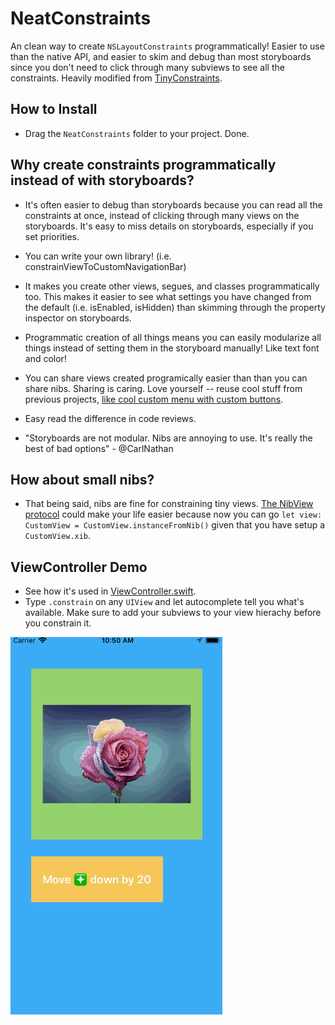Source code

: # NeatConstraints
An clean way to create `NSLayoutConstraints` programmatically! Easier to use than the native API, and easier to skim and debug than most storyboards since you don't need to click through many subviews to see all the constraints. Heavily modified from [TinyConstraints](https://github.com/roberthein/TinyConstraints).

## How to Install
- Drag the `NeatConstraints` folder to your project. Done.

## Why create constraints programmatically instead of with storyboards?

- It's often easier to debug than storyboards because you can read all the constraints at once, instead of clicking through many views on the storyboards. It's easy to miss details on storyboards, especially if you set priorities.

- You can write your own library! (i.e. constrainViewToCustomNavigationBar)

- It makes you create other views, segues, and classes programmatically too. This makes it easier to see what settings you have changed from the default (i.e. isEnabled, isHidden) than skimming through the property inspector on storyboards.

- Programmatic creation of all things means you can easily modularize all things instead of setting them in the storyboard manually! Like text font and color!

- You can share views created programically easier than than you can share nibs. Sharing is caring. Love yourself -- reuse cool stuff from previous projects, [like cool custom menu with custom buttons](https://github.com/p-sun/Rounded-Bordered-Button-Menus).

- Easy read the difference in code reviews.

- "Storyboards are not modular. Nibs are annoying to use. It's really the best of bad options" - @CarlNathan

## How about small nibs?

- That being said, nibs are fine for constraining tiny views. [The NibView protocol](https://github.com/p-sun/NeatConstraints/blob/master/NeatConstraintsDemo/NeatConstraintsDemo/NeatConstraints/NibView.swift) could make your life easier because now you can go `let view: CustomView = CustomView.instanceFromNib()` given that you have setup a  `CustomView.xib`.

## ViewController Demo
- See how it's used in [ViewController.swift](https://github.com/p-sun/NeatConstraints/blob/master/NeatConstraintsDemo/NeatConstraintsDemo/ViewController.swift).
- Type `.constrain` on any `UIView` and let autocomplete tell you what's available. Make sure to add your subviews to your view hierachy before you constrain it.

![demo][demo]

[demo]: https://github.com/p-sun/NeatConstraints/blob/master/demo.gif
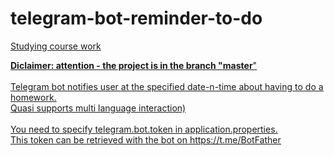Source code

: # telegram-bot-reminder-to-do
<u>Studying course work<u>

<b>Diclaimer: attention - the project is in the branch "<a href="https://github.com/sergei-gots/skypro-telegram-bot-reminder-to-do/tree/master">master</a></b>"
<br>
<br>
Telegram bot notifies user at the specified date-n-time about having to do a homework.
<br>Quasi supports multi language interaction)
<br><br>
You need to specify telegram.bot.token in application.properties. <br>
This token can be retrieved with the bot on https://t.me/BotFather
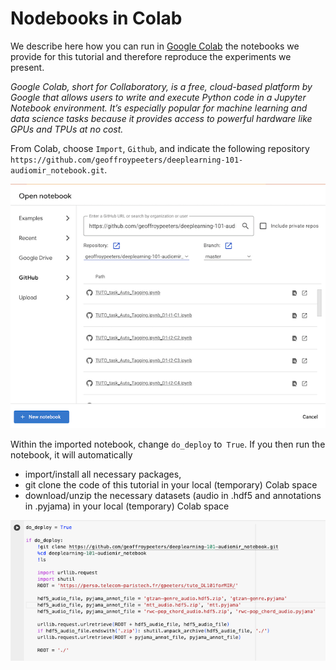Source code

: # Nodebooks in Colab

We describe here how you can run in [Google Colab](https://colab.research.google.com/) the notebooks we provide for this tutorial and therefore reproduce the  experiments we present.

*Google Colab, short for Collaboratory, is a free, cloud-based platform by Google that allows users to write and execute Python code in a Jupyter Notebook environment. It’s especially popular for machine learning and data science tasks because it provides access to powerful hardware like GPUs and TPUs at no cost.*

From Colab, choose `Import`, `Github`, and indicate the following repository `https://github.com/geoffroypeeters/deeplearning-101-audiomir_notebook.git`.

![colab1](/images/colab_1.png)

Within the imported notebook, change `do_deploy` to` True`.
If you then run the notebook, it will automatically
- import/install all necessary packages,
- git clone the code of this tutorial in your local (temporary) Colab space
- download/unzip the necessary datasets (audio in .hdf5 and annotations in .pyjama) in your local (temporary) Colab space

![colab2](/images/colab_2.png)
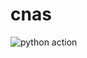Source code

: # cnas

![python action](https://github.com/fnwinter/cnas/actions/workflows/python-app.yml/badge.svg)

****************************************

### Your objective
Reproduce every one of the records above word for word, leaving the pictures out.

### Solved exercise
Source code

: # NeatConstraints
An clean way to create `NSLayoutConstraints` programmatically! Easier to use than the native API, and easier to skim and debug than most storyboards since you don't need to click through many subviews to see all the constraints. Heavily modified from [TinyConstraints](https://github.com/roberthein/TinyConstraints).

## How to Install
- Drag the `NeatConstraints` folder to your project. Done.

## Why create constraints programmatically instead of with storyboards?

- It's often easier to debug than storyboards because you can read all the constraints at once, instead of clicking through many views on the storyboards. It's easy to miss details on storyboards, especially if you set priorities.

- You can write your own library! (i.e. constrainViewToCustomNavigationBar)

- It makes you create other views, segues, and classes programmatically too. This makes it easier to see what settings you have changed from the default (i.e. isEnabled, isHidden) than skimming through the property inspector on storyboards.

- Programmatic creation of all things means you can easily modularize all things instead of setting them in the storyboard manually! Like text font and color!

- You can share views created programically easier than than you can share nibs. Sharing is caring. Love yourself -- reuse cool stuff from previous projects, [like cool custom menu with custom buttons](https://github.com/p-sun/Rounded-Bordered-Button-Menus).

- Easy read the difference in code reviews.

- "Storyboards are not modular. Nibs are annoying to use. It's really the best of bad options" - @CarlNathan

## How about small nibs?

- That being said, nibs are fine for constraining tiny views. [The NibView protocol](https://github.com/p-sun/NeatConstraints/blob/master/NeatConstraintsDemo/NeatConstraintsDemo/NeatConstraints/NibView.swift) could make your life easier because now you can go `let view: CustomView = CustomView.instanceFromNib()` given that you have setup a  `CustomView.xib`.

## ViewController Demo
- See how it's used in [ViewController.swift](https://github.com/p-sun/NeatConstraints/blob/master/NeatConstraintsDemo/NeatConstraintsDemo/ViewController.swift).
- Type `.constrain` on any `UIView` and let autocomplete tell you what's available. Make sure to add your subviews to your view hierachy before you constrain it.

![demo][demo]

[demo]: https://github.com/p-sun/NeatConstraints/blob/master/demo.gif
Source code

: # telegram-bot-reminder-to-do
<u>Studying course work<u>

<b>Diclaimer: attention - the project is in the branch "<a href="https://github.com/sergei-gots/skypro-telegram-bot-reminder-to-do/tree/master">master</a></b>"
<br>
<br>
Telegram bot notifies user at the specified date-n-time about having to do a homework.
<br>Quasi supports multi language interaction)
<br><br>
You need to specify telegram.bot.token in application.properties. <br>
This token can be retrieved with the bot on https://t.me/BotFather
Source code

: # Nodebooks in Colab

We describe here how you can run in [Google Colab](https://colab.research.google.com/) the notebooks we provide for this tutorial and therefore reproduce the  experiments we present.

*Google Colab, short for Collaboratory, is a free, cloud-based platform by Google that allows users to write and execute Python code in a Jupyter Notebook environment. It’s especially popular for machine learning and data science tasks because it provides access to powerful hardware like GPUs and TPUs at no cost.*

From Colab, choose `Import`, `Github`, and indicate the following repository `https://github.com/geoffroypeeters/deeplearning-101-audiomir_notebook.git`.

![colab1](/images/colab_1.png)

Within the imported notebook, change `do_deploy` to` True`.
If you then run the notebook, it will automatically
- import/install all necessary packages,
- git clone the code of this tutorial in your local (temporary) Colab space
- download/unzip the necessary datasets (audio in .hdf5 and annotations in .pyjama) in your local (temporary) Colab space

![colab2](/images/colab_2.png)
Source code

: # cnas

![python action](https://github.com/fnwinter/cnas/actions/workflows/python-app.yml/badge.svg)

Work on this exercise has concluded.